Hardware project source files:
● ● ● ● ●

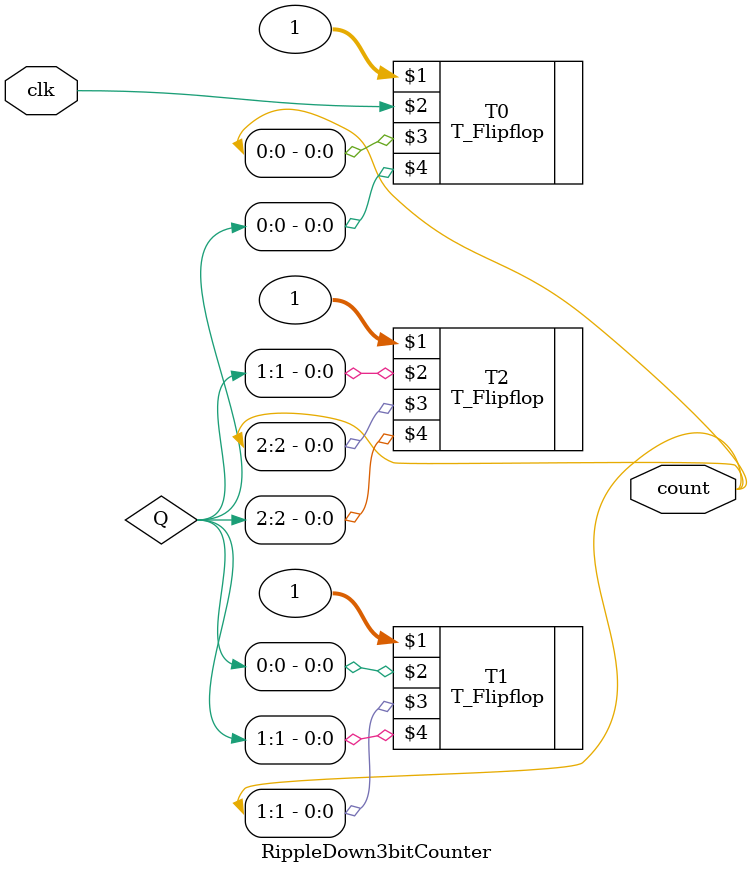
<source format=v>
/* Asynchronous Counter 3-bit 
   Down Counter 0->7->6->5->4->3->2->1->0-->7...
   Positive edge triggered*/

module RippleDown3bitCounter(clk, count);
  input clk;
  output [2:0] count;
  wire [2:0] Q;

T_Flipflop T0(1, clk, count[0], Q[0]);   // T, Clk, Q, Q_bar
T_Flipflop T1(1, Q[0], count[1],Q[1] );
T_Flipflop T2(1, Q[1], count[2], Q[2]);
endmodule



</source>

● ● ● ● ●

WHAT YOU NEED TO DO => Transcribe each entry above exactly, apart from the pictures.

RESPONSE BELOW =>
<source format=v>
/* Asynchronous Counter 3-bit 
   Down Counter 0->7->6->5->4->3->2->1->0-->7...
   Positive edge triggered*/

module RippleDown3bitCounter(clk, count);
  input clk;
  output [2:0] count;
  wire [2:0] Q;

T_Flipflop T0(1, clk, count[0], Q[0]);   // T, Clk, Q, Q_bar
T_Flipflop T1(1, Q[0], count[1],Q[1] );
T_Flipflop T2(1, Q[1], count[2], Q[2]);
endmodule



</source>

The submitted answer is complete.